# How is trigonometric substitution different from u substitution?

Mar 16, 2016

Generally, trig substitution is used for integrals of the form ${x}^{2} \pm {a}^{2}$ or $\sqrt{{x}^{2} \pm {a}^{2}}$, while $u$-substitution is used when a function and its derivative appears in the integral.

#### Explanation:

I find both types of substitutions very fascinating because of the reasoning behind them. Consider, first, trig substitution. This stems from the Pythagorean Theorem and the Pythagorean Identities, probably the two most important concepts in trigonometry. We use this when we have something like:
${x}^{2} + {a}^{2} \to$ where $a$ is constant
$\sqrt{{x}^{2} + {a}^{2}} \to$ again assuming $a$ is constant

We can see that these two look awfully like ${a}^{2} + {b}^{2} = {c}^{2}$, which is the Pythagorean Theorem. It relates the two sides of a right triangle to the triangle's hypotenuse. If we draw this out, we can see that yes, ${x}^{2} + {a}^{2}$ can be represented with a triangle:

The picture is very useful, because it tells us $\tan \theta = \frac{x}{a}$, or $a \tan \theta = x$; this forms the basis of the trig substitution. Furthermore (and this is where it gets awesome), when you substitute $x = \tan \theta$ into ${x}^{2} + {a}^{2}$, you end up with a Pythagorean Identity, in this case ${\tan}^{2} \theta + 1 = {\sec}^{2} \theta$. You can then do some simplifying for ${\sec}^{2} \theta$ if you need to, and the integral is easy there on out. The same goes for the cases ${x}^{2} - {a}^{2}$, ${a}^{2} - {x}^{2}$, $\sqrt{{x}^{2} - {a}^{2}}$, and $\sqrt{{a}^{2} - {x}^{2}}$.

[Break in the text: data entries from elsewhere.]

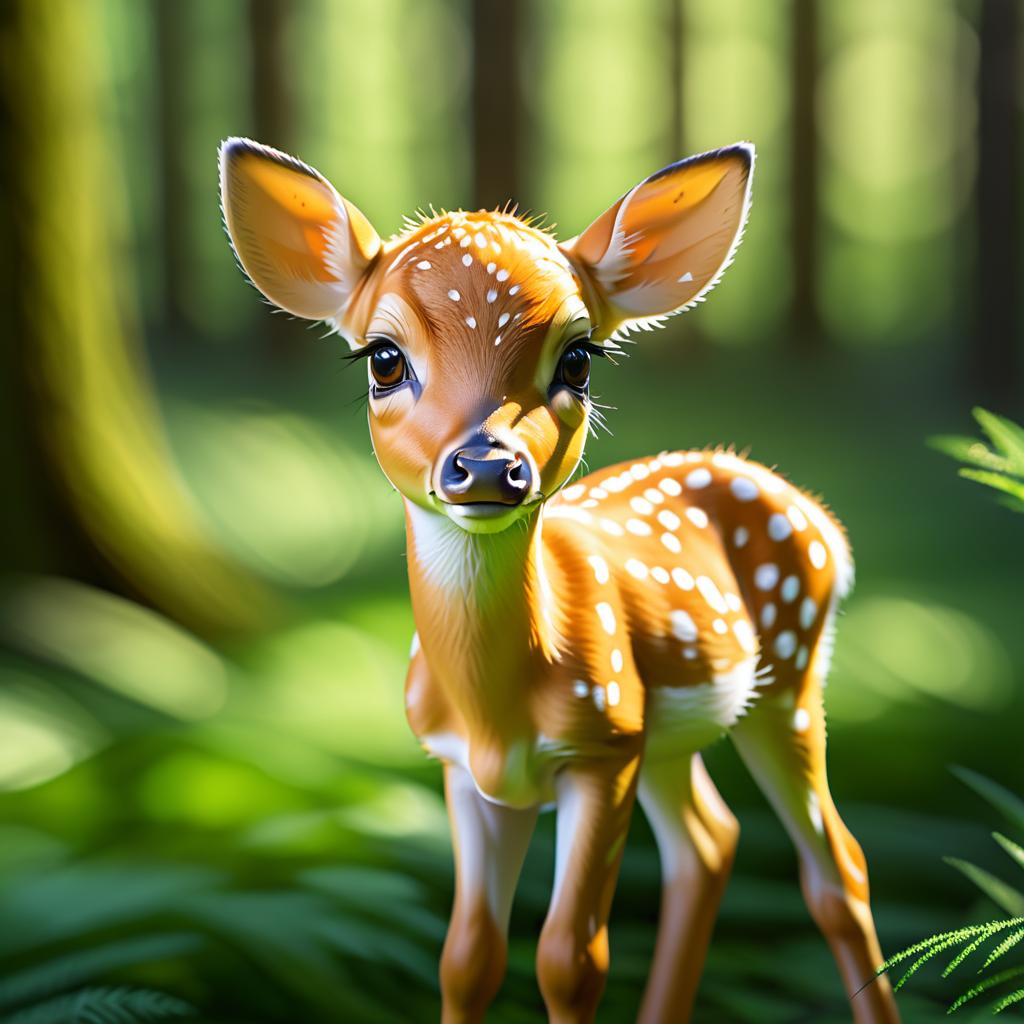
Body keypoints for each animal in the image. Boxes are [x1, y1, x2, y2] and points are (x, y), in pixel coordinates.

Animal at [218, 138, 897, 1024]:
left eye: (578, 358)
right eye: (383, 358)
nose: (484, 465)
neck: (496, 709)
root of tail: (817, 517)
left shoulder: (600, 749)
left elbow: (570, 960)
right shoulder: (464, 769)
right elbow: (468, 956)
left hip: (787, 681)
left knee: (837, 866)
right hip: (669, 734)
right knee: (709, 842)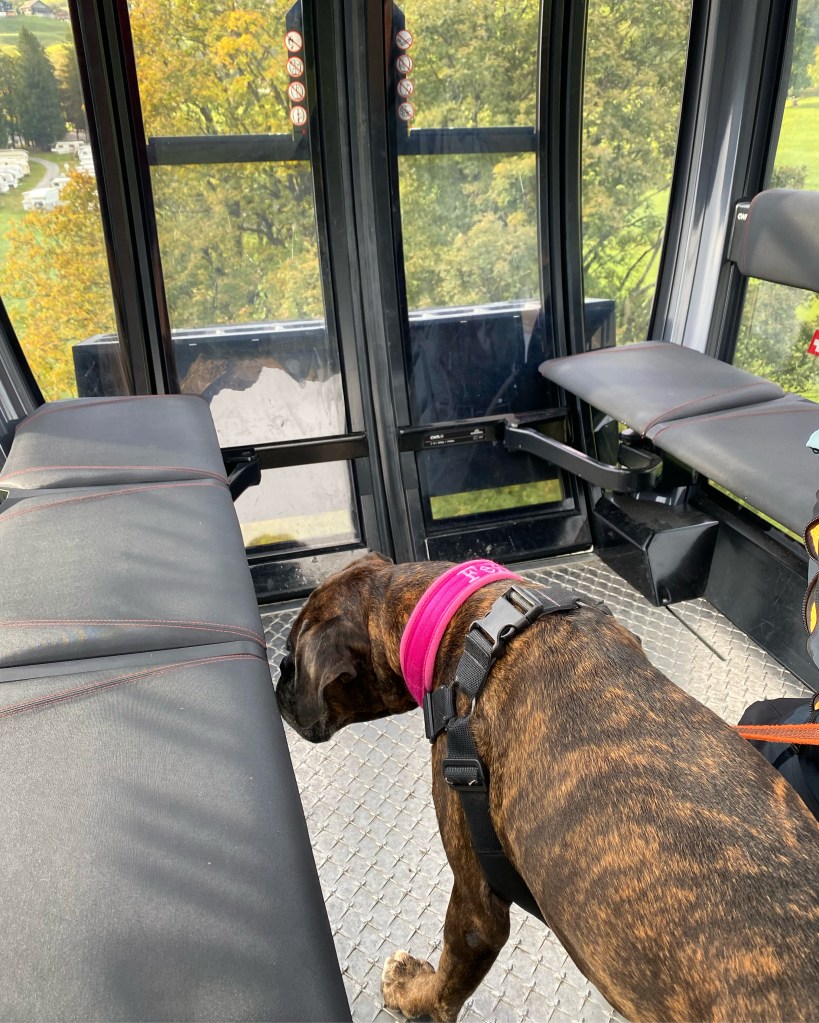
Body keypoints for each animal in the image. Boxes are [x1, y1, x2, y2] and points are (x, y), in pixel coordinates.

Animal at [276, 553, 819, 1022]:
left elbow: (446, 986)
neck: (472, 621)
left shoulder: (477, 908)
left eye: (290, 660)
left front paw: (411, 991)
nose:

You can use trig sub. for a good deal of problems, but you can use $u$-substitution arguably even more. We use this technique when we have something like $\int \ln \frac{x}{x} \mathrm{dx}$. If we are observant, we see that we have two functions - $\ln x$ and $\frac{1}{x}$. And if we remember our basic derivatives, we know $\frac{d}{\mathrm{dx}} \ln x = \frac{1}{x}$ for $x > 0$ (or $\frac{d}{\mathrm{dx}} \ln \left\mid x \right\mid = \frac{1}{x}$ for $x \ne 0$). So the idea is to say let $u = \ln x$; then $\frac{\mathrm{du}}{\mathrm{dx}} = \frac{1}{x}$ and $\mathrm{du} = \frac{\mathrm{dx}}{x}$. The problem, after making these substitutions, simplifies to $\int u \mathrm{du}$ - a much easier integral than before.

While these two techniques may be different, they both serve the same purpose: to reduce an integral to a simpler form so we can use basic techniques. I'm sure my explanation does not suffice to include all the specific details about these substitutions, so I invite others to contribute.